* [Job]
Reproduce every line of the material below word for word, changing nothing.

+ + + + + + +

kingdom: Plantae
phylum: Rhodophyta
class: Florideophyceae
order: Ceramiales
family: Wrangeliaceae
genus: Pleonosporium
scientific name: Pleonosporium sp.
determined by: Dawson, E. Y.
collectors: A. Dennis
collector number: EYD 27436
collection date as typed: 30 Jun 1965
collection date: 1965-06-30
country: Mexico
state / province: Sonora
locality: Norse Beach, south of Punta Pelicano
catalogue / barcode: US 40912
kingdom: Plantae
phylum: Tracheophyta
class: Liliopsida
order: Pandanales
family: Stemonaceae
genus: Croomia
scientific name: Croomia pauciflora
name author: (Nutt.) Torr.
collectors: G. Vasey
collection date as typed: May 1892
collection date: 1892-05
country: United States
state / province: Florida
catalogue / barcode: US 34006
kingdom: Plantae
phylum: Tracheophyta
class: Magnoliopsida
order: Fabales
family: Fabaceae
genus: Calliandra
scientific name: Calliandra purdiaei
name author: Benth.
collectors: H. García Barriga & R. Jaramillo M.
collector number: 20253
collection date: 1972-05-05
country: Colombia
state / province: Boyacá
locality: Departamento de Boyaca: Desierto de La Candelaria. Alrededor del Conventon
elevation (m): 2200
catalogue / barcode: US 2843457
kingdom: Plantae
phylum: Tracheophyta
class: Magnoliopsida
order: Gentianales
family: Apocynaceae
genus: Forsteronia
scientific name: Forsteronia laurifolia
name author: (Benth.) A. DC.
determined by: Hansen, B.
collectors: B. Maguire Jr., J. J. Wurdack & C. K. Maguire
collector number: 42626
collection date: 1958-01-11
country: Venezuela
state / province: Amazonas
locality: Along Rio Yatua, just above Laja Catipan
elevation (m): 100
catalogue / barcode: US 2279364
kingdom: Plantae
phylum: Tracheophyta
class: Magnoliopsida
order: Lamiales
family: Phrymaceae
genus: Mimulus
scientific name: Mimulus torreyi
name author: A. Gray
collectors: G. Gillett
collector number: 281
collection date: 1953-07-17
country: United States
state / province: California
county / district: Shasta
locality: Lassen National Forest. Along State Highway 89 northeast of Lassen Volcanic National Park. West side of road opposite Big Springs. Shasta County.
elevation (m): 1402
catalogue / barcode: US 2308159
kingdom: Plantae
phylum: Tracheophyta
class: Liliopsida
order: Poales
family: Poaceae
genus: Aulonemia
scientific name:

+ + + + + + +

* [Expected output]
kingdom: Plantae
phylum: Rhodophyta
class: Florideophyceae
order: Ceramiales
family: Wrangeliaceae
genus: Pleonosporium
scientific name: Pleonosporium sp.
determined by: Dawson, E. Y.
collectors: A. Dennis
collector number: EYD 27436
collection date as typed: 30 Jun 1965
collection date: 1965-06-30
country: Mexico
state / province: Sonora
locality: Norse Beach, south of Punta Pelicano
catalogue / barcode: US 40912
kingdom: Plantae
phylum: Tracheophyta
class: Liliopsida
order: Pandanales
family: Stemonaceae
genus: Croomia
scientific name: Croomia pauciflora
name author: (Nutt.) Torr.
collectors: G. Vasey
collection date as typed: May 1892
collection date: 1892-05
country: United States
state / province: Florida
catalogue / barcode: US 34006
kingdom: Plantae
phylum: Tracheophyta
class: Magnoliopsida
order: Fabales
family: Fabaceae
genus: Calliandra
scientific name: Calliandra purdiaei
name author: Benth.
collectors: H. García Barriga & R. Jaramillo M.
collector number: 20253
collection date: 1972-05-05
country: Colombia
state / province: Boyacá
locality: Departamento de Boyaca: Desierto de La Candelaria. Alrededor del Conventon
elevation (m): 2200
catalogue / barcode: US 2843457
kingdom: Plantae
phylum: Tracheophyta
class: Magnoliopsida
order: Gentianales
family: Apocynaceae
genus: Forsteronia
scientific name: Forsteronia laurifolia
name author: (Benth.) A. DC.
determined by: Hansen, B.
collectors: B. Maguire Jr., J. J. Wurdack & C. K. Maguire
collector number: 42626
collection date: 1958-01-11
country: Venezuela
state / province: Amazonas
locality: Along Rio Yatua, just above Laja Catipan
elevation (m): 100
catalogue / barcode: US 2279364
kingdom: Plantae
phylum: Tracheophyta
class: Magnoliopsida
order: Lamiales
family: Phrymaceae
genus: Mimulus
scientific name: Mimulus torreyi
name author: A. Gray
collectors: G. Gillett
collector number: 281
collection date: 1953-07-17
country: United States
state / province: California
county / district: Shasta
locality: Lassen National Forest. Along State Highway 89 northeast of Lassen Volcanic National Park. West side of road opposite Big Springs. Shasta County.
elevation (m): 1402
catalogue / barcode: US 2308159
kingdom: Plantae
phylum: Tracheophyta
class: Liliopsida
order: Poales
family: Poaceae
genus: Aulonemia
scientific name:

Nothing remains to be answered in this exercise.